= Data records =
========
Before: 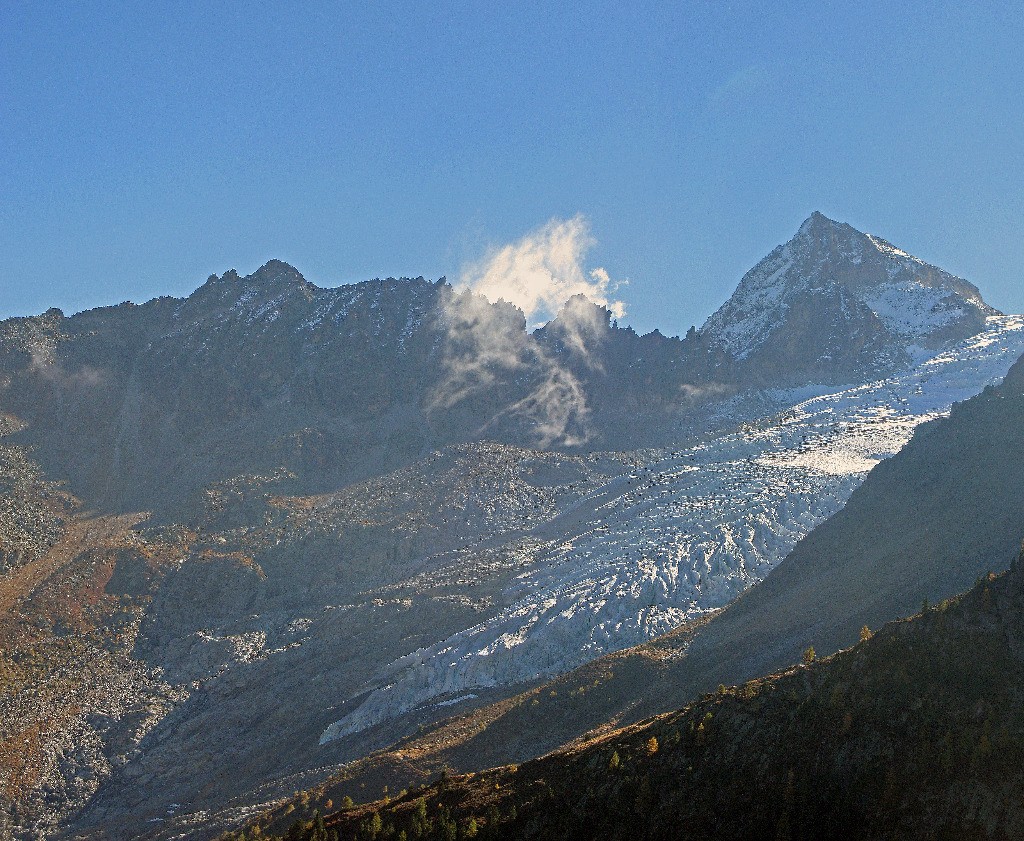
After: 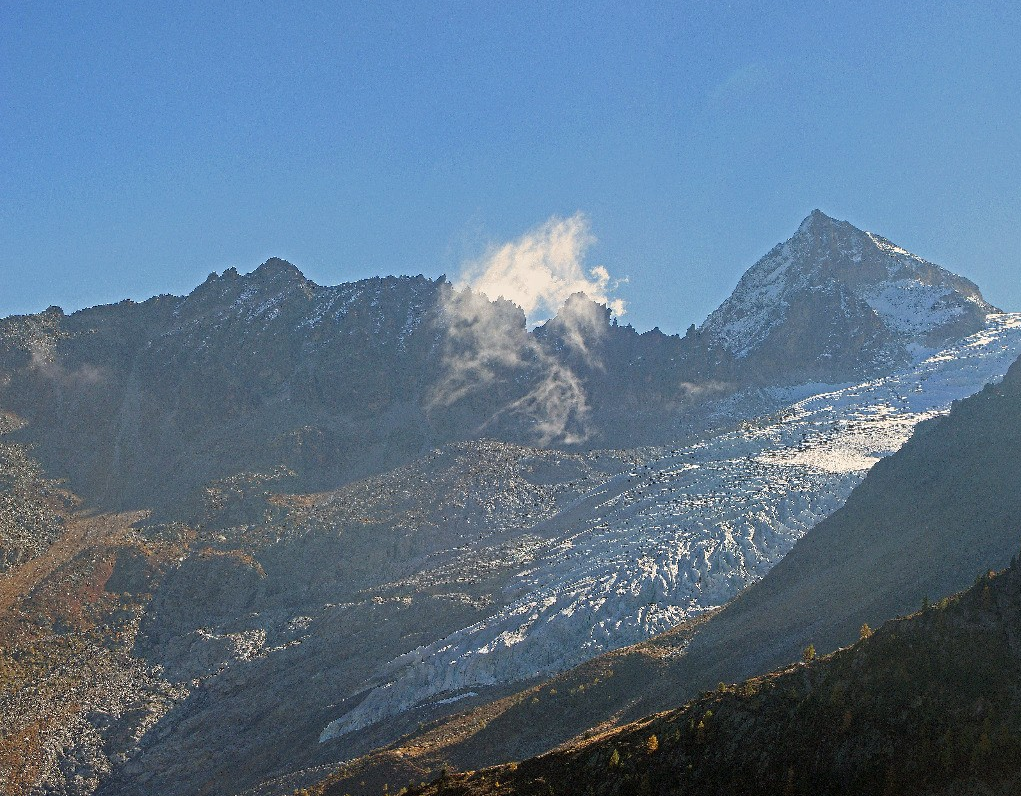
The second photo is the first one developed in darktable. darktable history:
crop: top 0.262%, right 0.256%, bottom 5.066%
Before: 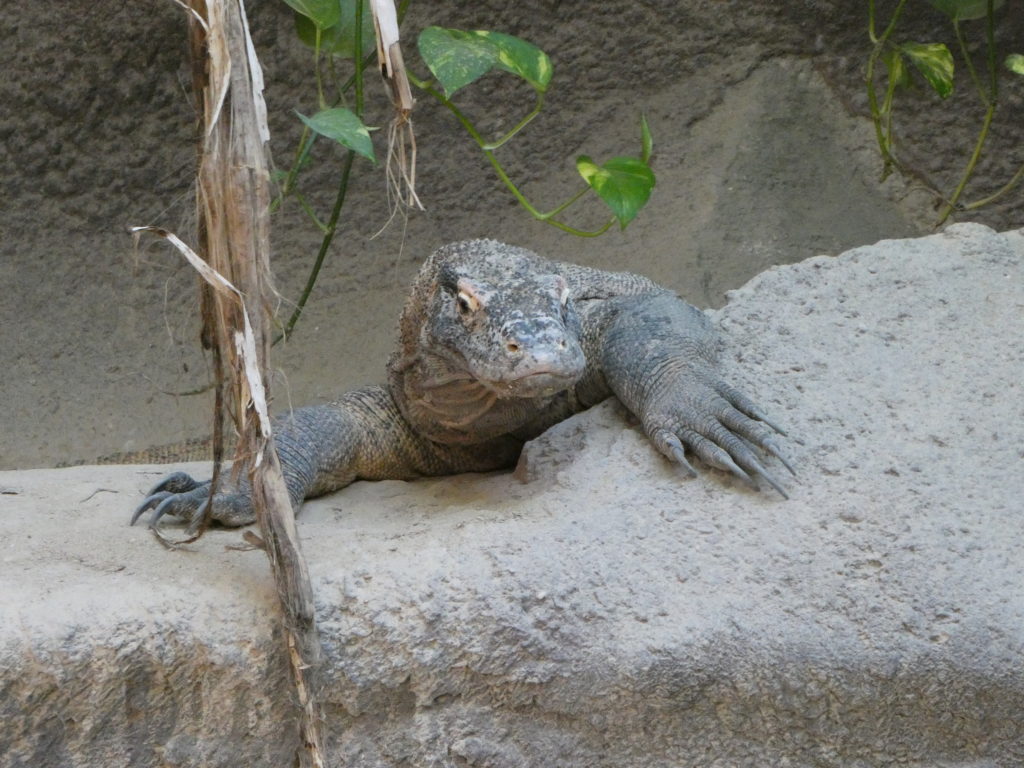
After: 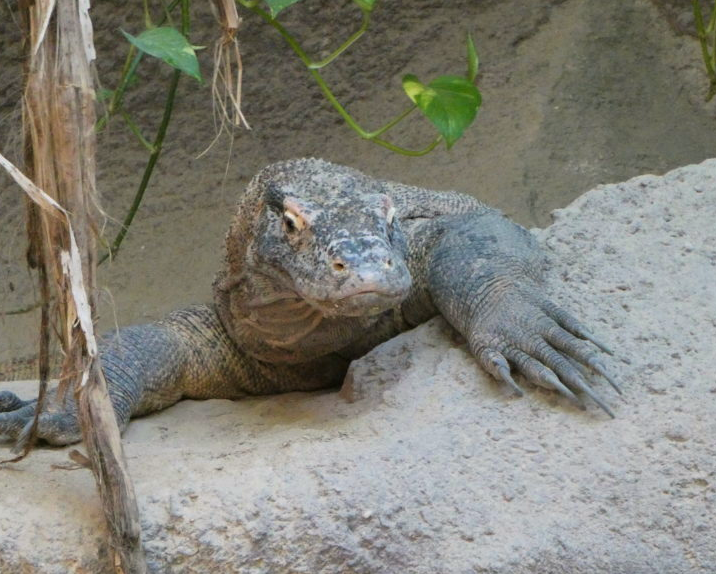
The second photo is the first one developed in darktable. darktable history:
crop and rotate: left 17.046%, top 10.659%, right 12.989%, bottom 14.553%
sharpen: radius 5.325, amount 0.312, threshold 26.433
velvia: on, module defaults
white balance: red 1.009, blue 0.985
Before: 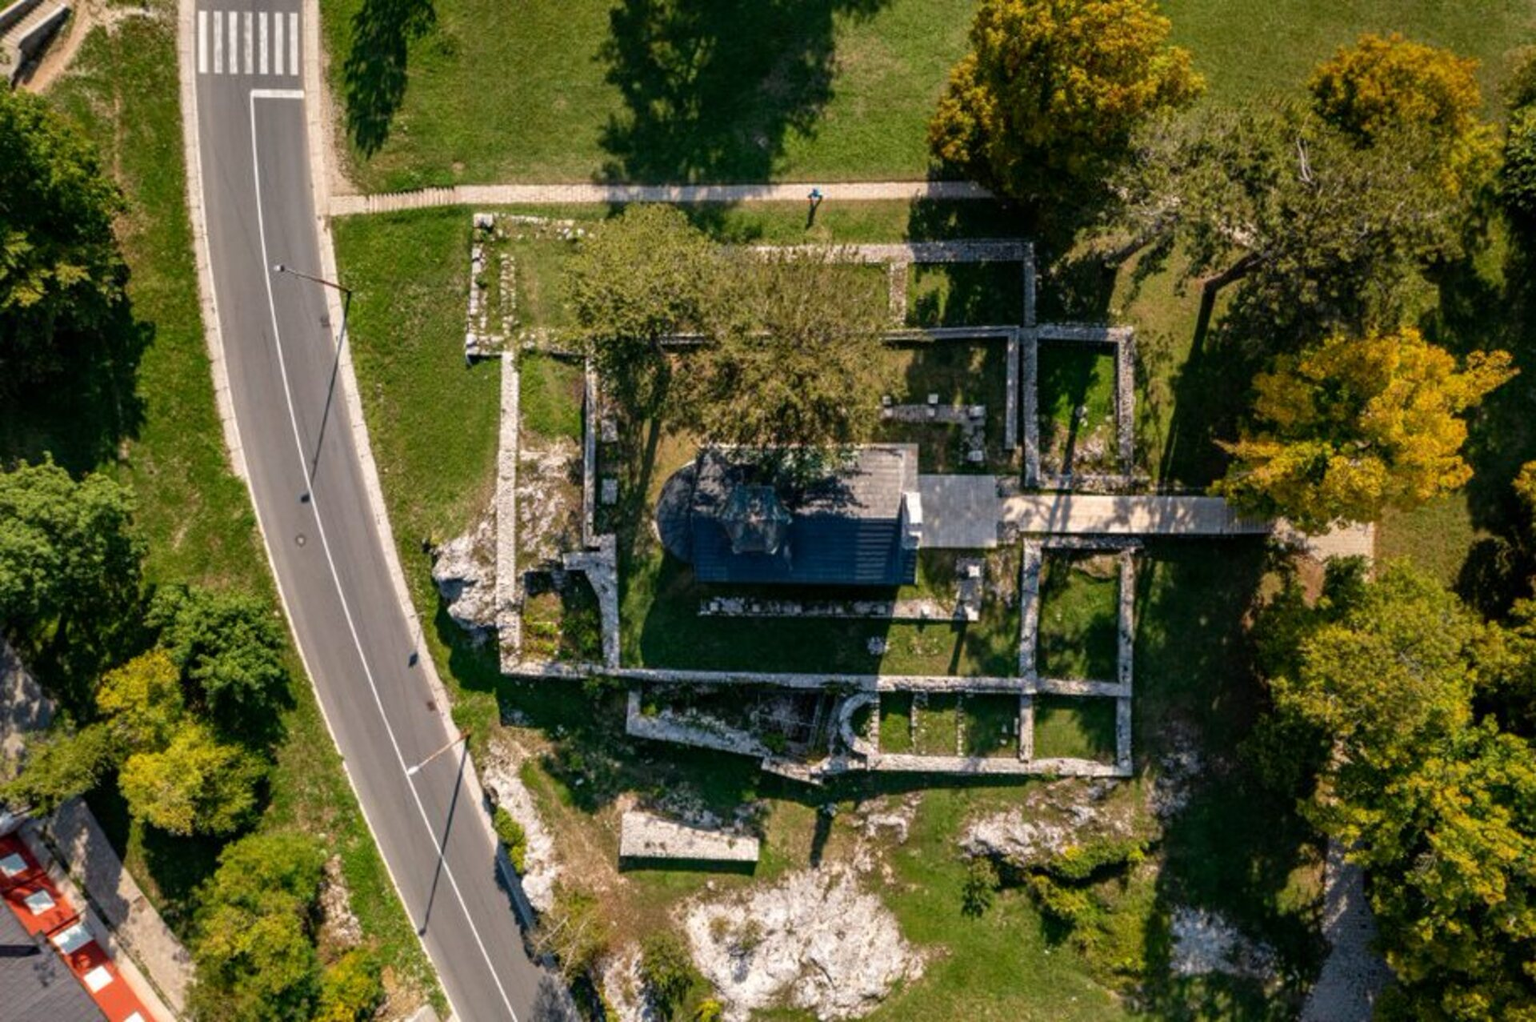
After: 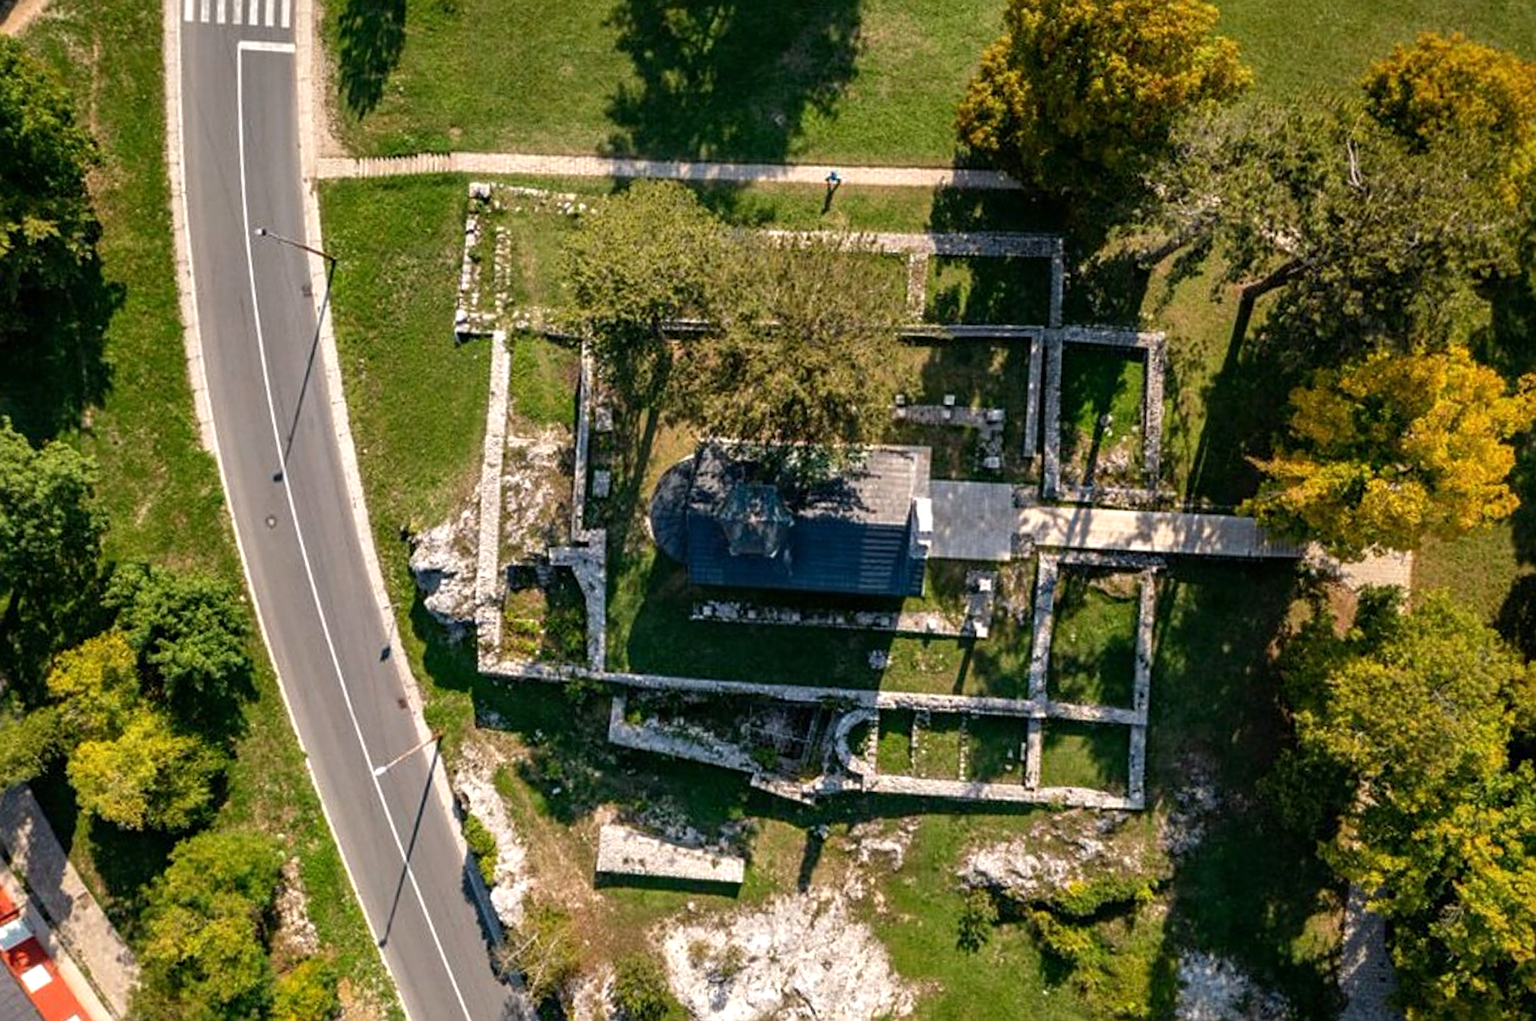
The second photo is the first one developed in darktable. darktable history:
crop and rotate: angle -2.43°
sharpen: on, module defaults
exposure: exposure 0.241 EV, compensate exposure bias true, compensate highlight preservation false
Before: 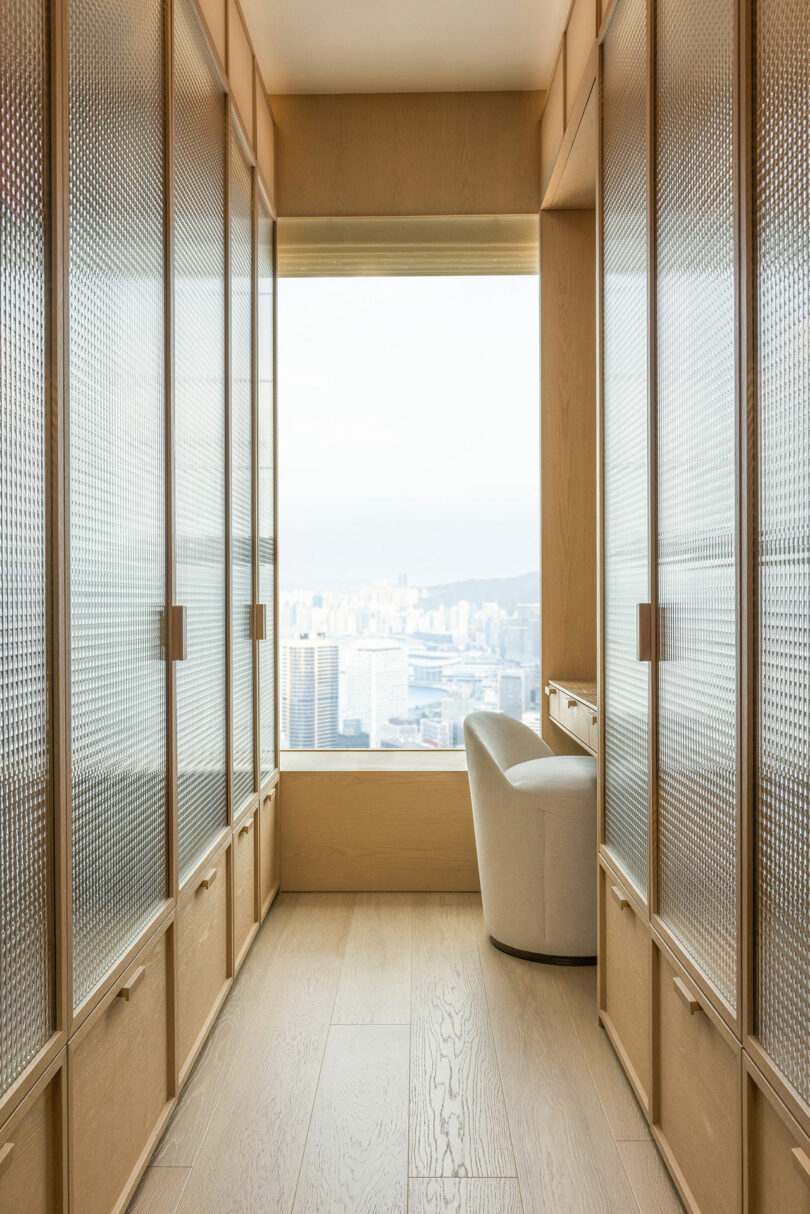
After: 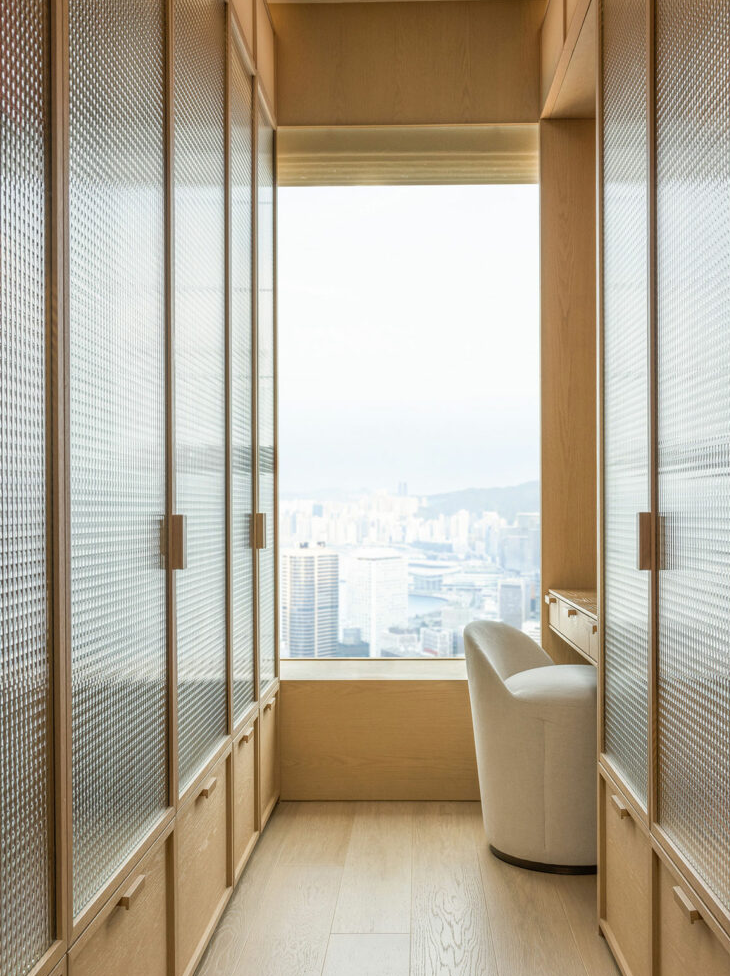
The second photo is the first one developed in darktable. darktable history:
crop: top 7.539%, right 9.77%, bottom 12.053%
========
= Direction =
Can you copy every one of the items above word for word, leaving out the pictures?

= Correct response =
Before: 
After: 
The second photo is the first one developed in darktable. darktable history:
crop: top 0.262%, right 0.256%, bottom 5.066%
Before: 
After: 
The second photo is the first one developed in darktable. darktable history:
crop and rotate: left 17.046%, top 10.659%, right 12.989%, bottom 14.553%
sharpen: radius 5.325, amount 0.312, threshold 26.433
velvia: on, module defaults
white balance: red 1.009, blue 0.985
Before: 
After: 
The second photo is the first one developed in darktable. darktable history:
crop and rotate: angle -2.43°
sharpen: on, module defaults
exposure: exposure 0.241 EV, compensate exposure bias true, compensate highlight preservation false
Before: 
After: 
The second photo is the first one developed in darktable. darktable history:
crop: top 7.539%, right 9.77%, bottom 12.053%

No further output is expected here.